収量12.3g(転化率69%)、Mn=42600、Mw/Mn=1.84末端構造はポリマー1分子につき5%以下のブトキシ基が存在し、それ以外は同定できなかった。
例10テトラクロロカテコールボランの代わりに例2で合成したテトラクロロカテコールブトキシボラン(2.5mmol)を用いた以外は例9と同様にして重合を行った。
収量11.6g(転化率65%)、Mn=42700、Mw/Mn=1.87末端構造はポリマー1分子につき100%のブトキシ基が存在した。

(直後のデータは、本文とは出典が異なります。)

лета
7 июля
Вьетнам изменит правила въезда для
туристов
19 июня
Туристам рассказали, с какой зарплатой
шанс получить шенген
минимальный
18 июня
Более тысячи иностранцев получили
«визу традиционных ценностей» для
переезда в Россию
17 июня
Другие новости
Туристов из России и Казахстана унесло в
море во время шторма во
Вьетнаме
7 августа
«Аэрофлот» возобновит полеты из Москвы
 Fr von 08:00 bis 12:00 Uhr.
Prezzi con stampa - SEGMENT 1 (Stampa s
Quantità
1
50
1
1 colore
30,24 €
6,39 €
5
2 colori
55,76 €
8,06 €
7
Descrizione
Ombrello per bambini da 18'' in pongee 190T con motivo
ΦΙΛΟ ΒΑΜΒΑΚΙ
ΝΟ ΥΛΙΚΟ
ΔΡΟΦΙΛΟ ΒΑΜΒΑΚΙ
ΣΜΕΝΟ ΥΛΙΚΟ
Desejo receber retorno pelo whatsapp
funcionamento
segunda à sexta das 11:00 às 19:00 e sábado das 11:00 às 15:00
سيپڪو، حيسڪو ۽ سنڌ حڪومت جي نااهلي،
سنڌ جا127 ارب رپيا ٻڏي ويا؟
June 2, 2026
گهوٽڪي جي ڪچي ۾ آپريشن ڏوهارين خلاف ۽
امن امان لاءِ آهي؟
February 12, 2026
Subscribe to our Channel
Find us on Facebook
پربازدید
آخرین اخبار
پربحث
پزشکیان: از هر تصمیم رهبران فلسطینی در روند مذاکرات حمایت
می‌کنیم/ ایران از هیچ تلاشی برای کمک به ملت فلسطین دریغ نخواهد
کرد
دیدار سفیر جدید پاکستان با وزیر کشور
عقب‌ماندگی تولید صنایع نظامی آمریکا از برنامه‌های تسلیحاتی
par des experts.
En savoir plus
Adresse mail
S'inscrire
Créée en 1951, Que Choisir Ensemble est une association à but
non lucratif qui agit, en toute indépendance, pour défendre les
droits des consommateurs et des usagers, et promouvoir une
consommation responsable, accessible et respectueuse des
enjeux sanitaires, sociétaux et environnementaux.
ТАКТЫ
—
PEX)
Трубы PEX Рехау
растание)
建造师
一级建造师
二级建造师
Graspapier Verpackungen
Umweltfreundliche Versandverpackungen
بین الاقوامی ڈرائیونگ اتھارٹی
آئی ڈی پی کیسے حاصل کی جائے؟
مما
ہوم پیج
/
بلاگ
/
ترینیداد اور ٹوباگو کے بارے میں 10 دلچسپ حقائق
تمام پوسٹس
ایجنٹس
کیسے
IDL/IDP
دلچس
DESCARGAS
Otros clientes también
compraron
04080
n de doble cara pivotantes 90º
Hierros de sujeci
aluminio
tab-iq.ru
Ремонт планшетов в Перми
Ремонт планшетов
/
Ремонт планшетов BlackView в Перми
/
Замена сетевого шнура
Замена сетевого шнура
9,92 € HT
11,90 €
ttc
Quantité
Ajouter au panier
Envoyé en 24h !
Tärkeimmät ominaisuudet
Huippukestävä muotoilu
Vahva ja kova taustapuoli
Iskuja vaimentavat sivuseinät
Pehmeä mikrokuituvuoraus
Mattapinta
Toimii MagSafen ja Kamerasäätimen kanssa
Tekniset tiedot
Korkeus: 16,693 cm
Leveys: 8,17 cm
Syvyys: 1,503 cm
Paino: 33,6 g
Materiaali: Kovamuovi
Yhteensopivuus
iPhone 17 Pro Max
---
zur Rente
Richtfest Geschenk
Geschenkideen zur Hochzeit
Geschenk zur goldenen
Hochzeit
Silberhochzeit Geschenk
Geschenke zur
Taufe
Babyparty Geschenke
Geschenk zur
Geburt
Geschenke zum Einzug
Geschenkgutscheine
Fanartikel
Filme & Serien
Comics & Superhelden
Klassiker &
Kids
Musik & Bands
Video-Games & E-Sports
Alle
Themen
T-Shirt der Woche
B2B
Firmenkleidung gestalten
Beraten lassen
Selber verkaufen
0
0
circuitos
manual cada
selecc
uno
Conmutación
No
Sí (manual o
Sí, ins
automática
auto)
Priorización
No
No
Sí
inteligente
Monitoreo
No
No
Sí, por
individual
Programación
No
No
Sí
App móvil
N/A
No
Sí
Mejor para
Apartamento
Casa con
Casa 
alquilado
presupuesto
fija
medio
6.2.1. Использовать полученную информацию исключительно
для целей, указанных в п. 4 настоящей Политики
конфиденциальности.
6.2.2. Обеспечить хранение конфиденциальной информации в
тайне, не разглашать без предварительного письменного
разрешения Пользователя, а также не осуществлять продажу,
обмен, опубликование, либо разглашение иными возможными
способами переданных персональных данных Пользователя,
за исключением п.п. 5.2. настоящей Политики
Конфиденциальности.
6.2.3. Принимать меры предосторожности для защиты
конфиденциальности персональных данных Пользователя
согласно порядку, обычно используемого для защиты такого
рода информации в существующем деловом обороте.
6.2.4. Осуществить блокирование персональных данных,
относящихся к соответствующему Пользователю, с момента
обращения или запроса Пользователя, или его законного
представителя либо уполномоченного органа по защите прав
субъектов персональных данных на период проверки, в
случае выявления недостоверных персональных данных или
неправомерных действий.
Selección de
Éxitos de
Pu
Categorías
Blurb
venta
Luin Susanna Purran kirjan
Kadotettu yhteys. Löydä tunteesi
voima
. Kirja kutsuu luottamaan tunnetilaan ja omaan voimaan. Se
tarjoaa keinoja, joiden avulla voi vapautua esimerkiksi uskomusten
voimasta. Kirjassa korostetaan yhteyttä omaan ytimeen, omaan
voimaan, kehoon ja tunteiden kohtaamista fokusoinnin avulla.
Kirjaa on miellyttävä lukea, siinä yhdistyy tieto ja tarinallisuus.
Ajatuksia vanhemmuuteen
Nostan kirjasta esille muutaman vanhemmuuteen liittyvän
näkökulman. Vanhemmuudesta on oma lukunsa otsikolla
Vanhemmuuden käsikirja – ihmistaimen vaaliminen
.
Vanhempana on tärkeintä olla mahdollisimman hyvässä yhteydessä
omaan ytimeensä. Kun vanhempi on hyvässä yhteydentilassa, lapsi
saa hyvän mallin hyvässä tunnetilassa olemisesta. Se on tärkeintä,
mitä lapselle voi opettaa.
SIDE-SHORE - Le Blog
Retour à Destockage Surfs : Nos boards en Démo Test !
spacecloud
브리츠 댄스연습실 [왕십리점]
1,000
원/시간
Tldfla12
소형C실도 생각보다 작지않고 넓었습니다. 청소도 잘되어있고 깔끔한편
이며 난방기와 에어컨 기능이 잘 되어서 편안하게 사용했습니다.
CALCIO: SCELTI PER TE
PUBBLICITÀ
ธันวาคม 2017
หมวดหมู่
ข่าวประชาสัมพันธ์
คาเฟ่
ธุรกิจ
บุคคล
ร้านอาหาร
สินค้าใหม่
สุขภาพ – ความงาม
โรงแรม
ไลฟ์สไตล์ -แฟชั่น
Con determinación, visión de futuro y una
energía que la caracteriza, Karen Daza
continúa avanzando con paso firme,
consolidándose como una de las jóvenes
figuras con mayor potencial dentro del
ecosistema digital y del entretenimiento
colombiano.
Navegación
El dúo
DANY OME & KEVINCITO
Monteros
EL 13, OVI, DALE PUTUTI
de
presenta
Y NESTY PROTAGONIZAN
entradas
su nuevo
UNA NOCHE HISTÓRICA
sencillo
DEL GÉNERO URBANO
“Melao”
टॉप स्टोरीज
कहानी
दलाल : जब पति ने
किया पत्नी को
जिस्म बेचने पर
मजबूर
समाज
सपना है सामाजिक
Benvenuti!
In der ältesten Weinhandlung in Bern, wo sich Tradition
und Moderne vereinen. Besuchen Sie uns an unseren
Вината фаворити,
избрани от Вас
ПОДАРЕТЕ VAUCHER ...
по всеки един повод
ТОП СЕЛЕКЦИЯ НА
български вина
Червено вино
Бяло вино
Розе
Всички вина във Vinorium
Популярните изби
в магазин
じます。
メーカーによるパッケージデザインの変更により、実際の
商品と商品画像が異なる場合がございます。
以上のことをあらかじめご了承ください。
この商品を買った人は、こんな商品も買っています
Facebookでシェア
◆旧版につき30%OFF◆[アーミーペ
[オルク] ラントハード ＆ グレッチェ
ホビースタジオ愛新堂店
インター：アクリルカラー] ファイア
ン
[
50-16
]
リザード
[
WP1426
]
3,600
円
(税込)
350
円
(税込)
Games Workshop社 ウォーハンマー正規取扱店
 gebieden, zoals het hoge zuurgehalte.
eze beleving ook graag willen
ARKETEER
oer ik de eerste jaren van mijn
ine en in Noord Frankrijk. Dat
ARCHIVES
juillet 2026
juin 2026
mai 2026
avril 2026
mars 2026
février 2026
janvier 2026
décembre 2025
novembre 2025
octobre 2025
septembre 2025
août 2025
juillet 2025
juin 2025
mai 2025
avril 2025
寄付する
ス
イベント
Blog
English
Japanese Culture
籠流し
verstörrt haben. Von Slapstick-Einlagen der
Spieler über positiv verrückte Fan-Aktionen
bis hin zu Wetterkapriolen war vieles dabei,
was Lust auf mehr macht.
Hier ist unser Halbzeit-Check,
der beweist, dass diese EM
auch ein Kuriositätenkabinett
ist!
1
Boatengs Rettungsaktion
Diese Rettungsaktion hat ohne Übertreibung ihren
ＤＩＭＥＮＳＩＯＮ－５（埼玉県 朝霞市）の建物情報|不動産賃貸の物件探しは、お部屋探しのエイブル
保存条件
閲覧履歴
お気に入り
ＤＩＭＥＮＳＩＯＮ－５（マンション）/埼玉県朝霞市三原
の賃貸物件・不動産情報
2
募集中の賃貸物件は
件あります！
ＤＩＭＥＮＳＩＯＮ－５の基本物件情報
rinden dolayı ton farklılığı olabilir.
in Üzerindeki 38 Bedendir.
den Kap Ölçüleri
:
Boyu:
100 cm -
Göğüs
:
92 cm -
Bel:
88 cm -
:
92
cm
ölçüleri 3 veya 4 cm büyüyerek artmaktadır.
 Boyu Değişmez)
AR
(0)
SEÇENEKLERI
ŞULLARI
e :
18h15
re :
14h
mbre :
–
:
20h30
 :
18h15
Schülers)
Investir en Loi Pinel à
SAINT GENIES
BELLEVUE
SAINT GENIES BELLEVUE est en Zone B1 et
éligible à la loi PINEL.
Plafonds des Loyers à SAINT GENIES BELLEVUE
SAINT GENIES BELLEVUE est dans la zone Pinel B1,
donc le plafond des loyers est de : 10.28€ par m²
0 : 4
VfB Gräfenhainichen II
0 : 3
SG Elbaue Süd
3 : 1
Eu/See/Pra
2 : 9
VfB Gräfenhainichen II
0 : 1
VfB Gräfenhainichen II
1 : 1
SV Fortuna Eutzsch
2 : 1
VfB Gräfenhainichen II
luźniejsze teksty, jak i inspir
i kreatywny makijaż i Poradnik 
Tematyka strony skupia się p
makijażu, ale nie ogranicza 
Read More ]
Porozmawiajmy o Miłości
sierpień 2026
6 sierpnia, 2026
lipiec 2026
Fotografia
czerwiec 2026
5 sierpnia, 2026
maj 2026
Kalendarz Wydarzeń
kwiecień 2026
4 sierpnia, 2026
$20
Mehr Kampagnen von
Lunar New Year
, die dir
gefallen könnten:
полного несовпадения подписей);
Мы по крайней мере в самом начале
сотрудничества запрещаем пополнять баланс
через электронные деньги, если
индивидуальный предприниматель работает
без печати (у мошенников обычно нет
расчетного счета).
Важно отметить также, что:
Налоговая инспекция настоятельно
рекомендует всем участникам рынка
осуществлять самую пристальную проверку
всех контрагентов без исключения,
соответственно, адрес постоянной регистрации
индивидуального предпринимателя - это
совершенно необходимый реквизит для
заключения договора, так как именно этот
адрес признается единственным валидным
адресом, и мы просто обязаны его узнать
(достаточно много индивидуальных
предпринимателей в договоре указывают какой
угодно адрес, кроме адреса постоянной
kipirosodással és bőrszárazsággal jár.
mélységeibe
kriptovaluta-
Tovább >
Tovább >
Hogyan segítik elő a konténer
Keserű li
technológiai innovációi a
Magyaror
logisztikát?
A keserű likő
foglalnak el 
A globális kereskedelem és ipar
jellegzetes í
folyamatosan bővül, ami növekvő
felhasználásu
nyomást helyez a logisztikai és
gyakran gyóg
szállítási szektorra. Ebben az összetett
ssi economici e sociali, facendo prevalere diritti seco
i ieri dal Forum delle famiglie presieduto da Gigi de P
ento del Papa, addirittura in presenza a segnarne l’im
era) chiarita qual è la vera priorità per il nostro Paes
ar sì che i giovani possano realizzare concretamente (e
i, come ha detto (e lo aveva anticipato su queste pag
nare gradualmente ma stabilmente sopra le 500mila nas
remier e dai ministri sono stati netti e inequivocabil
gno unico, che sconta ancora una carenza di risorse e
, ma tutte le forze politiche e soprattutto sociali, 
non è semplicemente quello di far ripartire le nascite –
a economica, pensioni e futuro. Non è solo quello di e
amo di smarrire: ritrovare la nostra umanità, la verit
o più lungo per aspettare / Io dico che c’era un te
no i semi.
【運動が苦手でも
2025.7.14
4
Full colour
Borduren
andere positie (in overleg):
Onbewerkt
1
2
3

【0036】例11テトラクロロカテコールボランの代わりに例3で合成したテトラクロロカテコールイソプロポキシボラン(2.5mmol)を用いた以外は例9と同様にして重合を行った。
収量11.9g(転化率67%)、Mn=41600、Mw/Mn=1.74末端構造はポリマー1分子につき90%のイソプロポキシ基が存在した。
例12テトラクロロカテコールボランの代わりに例4で合成したテトラクロロカテコールフェノキシボラン(2.5mmol)を用いた以外は例9と同様にして重合を行った。
収量12.9g(転化率73%)、Mn=39200、Mw/Mn=1.94末端構造はポリマー1分子につき100%のフェノキシ基が存在した。
【0037】例13(比較例)
テトラクロロカテコールの代わりにカテコールを用いて例5と同様に重合を行ったところ、重合は進行しなかった。
【0038】
【発明の効果】本発明の開始剤を用いて環状エーテルを重合することにより、高分子量で分子量分布の狭い重合体を効率的に製造することができる。